• _Task requirements_: Return each line of the data below exactly, omitting any pictures.

Records excerpted from a collection:
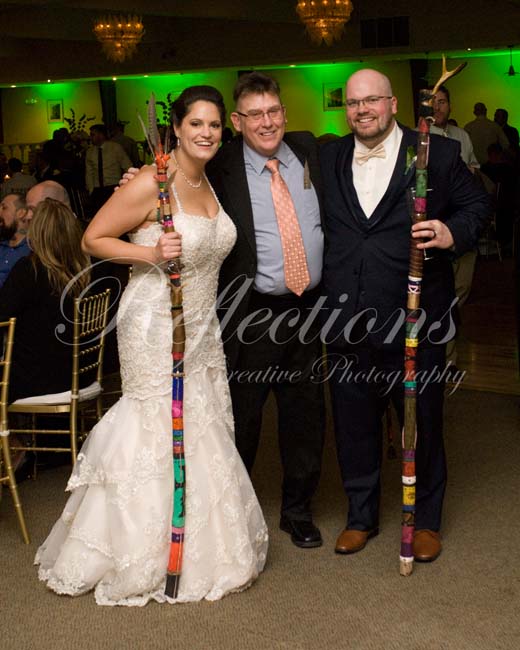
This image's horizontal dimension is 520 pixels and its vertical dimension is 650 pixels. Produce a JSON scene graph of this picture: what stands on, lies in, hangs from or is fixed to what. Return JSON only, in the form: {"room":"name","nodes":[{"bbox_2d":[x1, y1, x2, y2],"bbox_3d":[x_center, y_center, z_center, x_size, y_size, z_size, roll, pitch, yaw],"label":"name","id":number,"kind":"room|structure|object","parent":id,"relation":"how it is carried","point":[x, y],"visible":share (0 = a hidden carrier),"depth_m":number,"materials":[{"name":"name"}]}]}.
{"room":"event hall","nodes":[
{"label":"event hall","id":0,"kind":"room"},
{"bbox_2d":[0,364,518,649],"bbox_3d":[-0.432,0.947,3.084,7.245,0.100,7.193,6,13,39],"label":"carpet floor","id":1,"kind":"structure","parent":0,"point":[252,638],"depth_m":3.58,"materials":[{"name":"carpet"}]},
{"bbox_2d":[0,316,30,551],"bbox_3d":[-1.134,0.382,3.927,0.498,0.833,0.435,6,13,39],"label":"chair","id":2,"kind":"object","parent":1,"relation":"on","point":[6,448],"visible":0.99,"depth_m":3.89,"materials":[{"name":"gold metal"}]},
{"bbox_2d":[0,192,31,288],"bbox_3d":[-1.433,-0.257,6.014,0.507,0.904,0.506,2,10,19],"label":"man","id":3,"kind":"object","parent":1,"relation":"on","point":[6,216],"visible":0.57,"depth_m":5.90},
{"bbox_2d":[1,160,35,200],"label":"person","id":4,"kind":"object","parent":1,"relation":"on","point":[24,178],"visible":0.4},
{"bbox_2d":[25,179,71,218],"bbox_3d":[-1.224,-0.318,6.377,0.516,0.956,0.560,3,11,27],"label":"man","id":5,"kind":"object","parent":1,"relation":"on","point":[51,183],"visible":0.24,"depth_m":6.28},
{"bbox_2d":[5,286,112,473],"bbox_3d":[-0.896,0.258,4.607,0.493,0.830,0.454,1,10,16],"label":"chair","id":6,"kind":"object","parent":1,"relation":"on","point":[90,366],"visible":0.61,"depth_m":4.48,"materials":[{"name":"gold metal"}]},
{"bbox_2d":[0,200,92,458],"bbox_3d":[-0.959,0.026,4.597,0.565,1.041,0.683,3,11,24],"label":"woman","id":7,"kind":"object","parent":6,"relation":"on","point":[31,376],"visible":0.65,"depth_m":4.45},
{"bbox_2d":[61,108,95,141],"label":"plant","id":8,"kind":"object","parent":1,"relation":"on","point":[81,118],"visible":0.34,"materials":[{"name":"green plant"}]},
{"bbox_2d":[84,123,132,198],"bbox_3d":[-1.555,-1.407,11.263,0.495,1.293,0.468,2,11,22],"label":"man","id":9,"kind":"object","parent":1,"relation":"on","point":[111,171],"visible":0.72,"depth_m":11.10},
{"bbox_2d":[34,84,264,606],"bbox_3d":[-0.358,0.028,3.643,0.862,1.522,0.891,6,13,39],"label":"woman","id":10,"kind":"object","parent":1,"relation":"on","point":[188,424],"visible":0.95,"depth_m":3.46},
{"bbox_2d":[136,92,186,598],"bbox_3d":[-0.284,0.101,3.485,0.119,1.451,0.469,-3,10,-9],"label":"staff","id":11,"kind":"object","parent":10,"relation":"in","point":[175,534],"visible":0.92,"depth_m":3.49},
{"bbox_2d":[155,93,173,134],"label":"plant","id":12,"kind":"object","parent":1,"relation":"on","point":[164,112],"visible":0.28,"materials":[{"name":"green plant"}]},
{"bbox_2d":[124,83,330,554],"bbox_3d":[0.008,-0.060,3.951,0.850,1.577,0.611,-7,11,-28],"label":"man","id":13,"kind":"object","parent":1,"relation":"on","point":[247,191],"visible":0.67,"depth_m":3.76},
{"bbox_2d":[319,69,492,564],"bbox_3d":[0.463,-0.063,3.810,0.578,1.595,0.692,-7,11,-26],"label":"man","id":14,"kind":"object","parent":1,"relation":"on","point":[345,191],"visible":0.92,"depth_m":3.67},
{"bbox_2d":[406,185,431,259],"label":"wine glass","id":15,"kind":"object","parent":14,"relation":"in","point":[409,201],"visible":0.48,"depth_m":3.45,"materials":[{"name":"clear glass"}]},
{"bbox_2d":[398,57,466,572],"bbox_3d":[0.552,0.014,3.556,0.220,1.546,0.311,-3,10,-8],"label":"staff","id":16,"kind":"object","parent":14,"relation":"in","point":[408,455],"visible":0.96,"depth_m":3.54,"materials":[{"name":"wood"}]},
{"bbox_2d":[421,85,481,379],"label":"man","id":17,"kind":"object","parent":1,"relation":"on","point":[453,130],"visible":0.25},
{"bbox_2d":[465,103,507,166],"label":"man","id":18,"kind":"object","parent":1,"relation":"on","point":[477,140],"visible":0.53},
{"bbox_2d":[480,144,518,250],"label":"person","id":19,"kind":"object","parent":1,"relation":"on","point":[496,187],"visible":0.54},
{"bbox_2d":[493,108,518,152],"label":"person","id":20,"kind":"object","parent":1,"relation":"on","point":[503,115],"visible":0.36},
{"bbox_2d":[0,48,519,184],"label":"back wall","id":21,"kind":"structure","parent":0,"point":[474,89],"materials":[{"name":"green paint"}]},
{"bbox_2d":[46,98,63,123],"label":"picture","id":22,"kind":"object","parent":21,"relation":"attached to","point":[59,106],"visible":0.97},
{"bbox_2d":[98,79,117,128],"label":"curtain","id":23,"kind":"object","parent":21,"relation":"attached to","point":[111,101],"visible":0.34,"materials":[{"name":"fabric"}]},
{"bbox_2d":[322,83,345,110],"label":"picture","id":24,"kind":"object","parent":21,"relation":"attached to","point":[337,92],"visible":0.93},
{"bbox_2d":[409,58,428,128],"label":"curtain","id":25,"kind":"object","parent":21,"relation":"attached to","point":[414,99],"visible":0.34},
{"bbox_2d":[1,0,518,85],"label":"ceiling","id":26,"kind":"structure","parent":0,"point":[84,36],"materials":[{"name":"paint"}]},
{"bbox_2d":[360,16,409,48],"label":"air vent","id":27,"kind":"object","parent":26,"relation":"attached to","point":[397,38],"visible":0.99,"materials":[{"name":"black"}]},
{"bbox_2d":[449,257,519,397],"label":"wooden floor","id":28,"kind":"structure","parent":0,"point":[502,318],"depth_m":7.47,"materials":[{"name":"brown wood"}]},
{"bbox_2d":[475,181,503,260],"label":"chair","id":29,"kind":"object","parent":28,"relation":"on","point":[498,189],"visible":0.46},
{"label":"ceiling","id":30,"kind":"structure","parent":0},
{"bbox_2d":[93,11,144,62],"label":"chandelier","id":31,"kind":"object","parent":30,"relation":"hanging from","point":[138,25],"visible":0.99,"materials":[{"name":"gold glass"}]},
{"bbox_2d":[294,0,353,45],"bbox_3d":[0.597,-3.050,10.245,0.542,0.844,0.536,6,13,39],"label":"chandelier","id":32,"kind":"object","parent":30,"relation":"hanging from","point":[325,2],"visible":0.99,"depth_m":10.17,"materials":[{"name":"gold glass"}]},
{"bbox_2d":[504,46,518,76],"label":"pendant lamp","id":33,"kind":"object","parent":30,"relation":"hanging from","point":[510,72],"visible":0.99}
]}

• _Written answer_:
This image's horizontal dimension is 520 pixels and its vertical dimension is 650 pixels. Produce a JSON scene graph of this picture: what stands on, lies in, hangs from or is fixed to what. Return JSON only, in the form: {"room":"name","nodes":[{"bbox_2d":[x1, y1, x2, y2],"bbox_3d":[x_center, y_center, z_center, x_size, y_size, z_size, roll, pitch, yaw],"label":"name","id":number,"kind":"room|structure|object","parent":id,"relation":"how it is carried","point":[x, y],"visible":share (0 = a hidden carrier),"depth_m":number,"materials":[{"name":"name"}]}]}.
{"room":"event hall","nodes":[
{"label":"event hall","id":0,"kind":"room"},
{"bbox_2d":[0,364,518,649],"bbox_3d":[-0.432,0.947,3.084,7.245,0.100,7.193,6,13,39],"label":"carpet floor","id":1,"kind":"structure","parent":0,"point":[252,638],"depth_m":3.58,"materials":[{"name":"carpet"}]},
{"bbox_2d":[0,316,30,551],"bbox_3d":[-1.134,0.382,3.927,0.498,0.833,0.435,6,13,39],"label":"chair","id":2,"kind":"object","parent":1,"relation":"on","point":[6,448],"visible":0.99,"depth_m":3.89,"materials":[{"name":"gold metal"}]},
{"bbox_2d":[0,192,31,288],"bbox_3d":[-1.433,-0.257,6.014,0.507,0.904,0.506,2,10,19],"label":"man","id":3,"kind":"object","parent":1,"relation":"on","point":[6,216],"visible":0.57,"depth_m":5.90},
{"bbox_2d":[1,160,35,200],"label":"person","id":4,"kind":"object","parent":1,"relation":"on","point":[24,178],"visible":0.4},
{"bbox_2d":[25,179,71,218],"bbox_3d":[-1.224,-0.318,6.377,0.516,0.956,0.560,3,11,27],"label":"man","id":5,"kind":"object","parent":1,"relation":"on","point":[51,183],"visible":0.24,"depth_m":6.28},
{"bbox_2d":[5,286,112,473],"bbox_3d":[-0.896,0.258,4.607,0.493,0.830,0.454,1,10,16],"label":"chair","id":6,"kind":"object","parent":1,"relation":"on","point":[90,366],"visible":0.61,"depth_m":4.48,"materials":[{"name":"gold metal"}]},
{"bbox_2d":[0,200,92,458],"bbox_3d":[-0.959,0.026,4.597,0.565,1.041,0.683,3,11,24],"label":"woman","id":7,"kind":"object","parent":6,"relation":"on","point":[31,376],"visible":0.65,"depth_m":4.45},
{"bbox_2d":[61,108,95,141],"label":"plant","id":8,"kind":"object","parent":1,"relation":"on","point":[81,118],"visible":0.34,"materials":[{"name":"green plant"}]},
{"bbox_2d":[84,123,132,198],"bbox_3d":[-1.555,-1.407,11.263,0.495,1.293,0.468,2,11,22],"label":"man","id":9,"kind":"object","parent":1,"relation":"on","point":[111,171],"visible":0.72,"depth_m":11.10},
{"bbox_2d":[34,84,264,606],"bbox_3d":[-0.358,0.028,3.643,0.862,1.522,0.891,6,13,39],"label":"woman","id":10,"kind":"object","parent":1,"relation":"on","point":[188,424],"visible":0.95,"depth_m":3.46},
{"bbox_2d":[136,92,186,598],"bbox_3d":[-0.284,0.101,3.485,0.119,1.451,0.469,-3,10,-9],"label":"staff","id":11,"kind":"object","parent":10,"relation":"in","point":[175,534],"visible":0.92,"depth_m":3.49},
{"bbox_2d":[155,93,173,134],"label":"plant","id":12,"kind":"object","parent":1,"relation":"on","point":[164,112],"visible":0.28,"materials":[{"name":"green plant"}]},
{"bbox_2d":[124,83,330,554],"bbox_3d":[0.008,-0.060,3.951,0.850,1.577,0.611,-7,11,-28],"label":"man","id":13,"kind":"object","parent":1,"relation":"on","point":[247,191],"visible":0.67,"depth_m":3.76},
{"bbox_2d":[319,69,492,564],"bbox_3d":[0.463,-0.063,3.810,0.578,1.595,0.692,-7,11,-26],"label":"man","id":14,"kind":"object","parent":1,"relation":"on","point":[345,191],"visible":0.92,"depth_m":3.67},
{"bbox_2d":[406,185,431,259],"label":"wine glass","id":15,"kind":"object","parent":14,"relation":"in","point":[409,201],"visible":0.48,"depth_m":3.45,"materials":[{"name":"clear glass"}]},
{"bbox_2d":[398,57,466,572],"bbox_3d":[0.552,0.014,3.556,0.220,1.546,0.311,-3,10,-8],"label":"staff","id":16,"kind":"object","parent":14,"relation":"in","point":[408,455],"visible":0.96,"depth_m":3.54,"materials":[{"name":"wood"}]},
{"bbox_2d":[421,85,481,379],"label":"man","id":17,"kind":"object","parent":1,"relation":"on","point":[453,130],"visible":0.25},
{"bbox_2d":[465,103,507,166],"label":"man","id":18,"kind":"object","parent":1,"relation":"on","point":[477,140],"visible":0.53},
{"bbox_2d":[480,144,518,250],"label":"person","id":19,"kind":"object","parent":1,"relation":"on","point":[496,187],"visible":0.54},
{"bbox_2d":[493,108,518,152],"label":"person","id":20,"kind":"object","parent":1,"relation":"on","point":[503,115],"visible":0.36},
{"bbox_2d":[0,48,519,184],"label":"back wall","id":21,"kind":"structure","parent":0,"point":[474,89],"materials":[{"name":"green paint"}]},
{"bbox_2d":[46,98,63,123],"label":"picture","id":22,"kind":"object","parent":21,"relation":"attached to","point":[59,106],"visible":0.97},
{"bbox_2d":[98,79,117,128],"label":"curtain","id":23,"kind":"object","parent":21,"relation":"attached to","point":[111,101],"visible":0.34,"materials":[{"name":"fabric"}]},
{"bbox_2d":[322,83,345,110],"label":"picture","id":24,"kind":"object","parent":21,"relation":"attached to","point":[337,92],"visible":0.93},
{"bbox_2d":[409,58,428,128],"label":"curtain","id":25,"kind":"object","parent":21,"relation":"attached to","point":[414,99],"visible":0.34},
{"bbox_2d":[1,0,518,85],"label":"ceiling","id":26,"kind":"structure","parent":0,"point":[84,36],"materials":[{"name":"paint"}]},
{"bbox_2d":[360,16,409,48],"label":"air vent","id":27,"kind":"object","parent":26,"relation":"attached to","point":[397,38],"visible":0.99,"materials":[{"name":"black"}]},
{"bbox_2d":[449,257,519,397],"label":"wooden floor","id":28,"kind":"structure","parent":0,"point":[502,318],"depth_m":7.47,"materials":[{"name":"brown wood"}]},
{"bbox_2d":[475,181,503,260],"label":"chair","id":29,"kind":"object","parent":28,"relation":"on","point":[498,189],"visible":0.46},
{"label":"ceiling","id":30,"kind":"structure","parent":0},
{"bbox_2d":[93,11,144,62],"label":"chandelier","id":31,"kind":"object","parent":30,"relation":"hanging from","point":[138,25],"visible":0.99,"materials":[{"name":"gold glass"}]},
{"bbox_2d":[294,0,353,45],"bbox_3d":[0.597,-3.050,10.245,0.542,0.844,0.536,6,13,39],"label":"chandelier","id":32,"kind":"object","parent":30,"relation":"hanging from","point":[325,2],"visible":0.99,"depth_m":10.17,"materials":[{"name":"gold glass"}]},
{"bbox_2d":[504,46,518,76],"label":"pendant lamp","id":33,"kind":"object","parent":30,"relation":"hanging from","point":[510,72],"visible":0.99}
]}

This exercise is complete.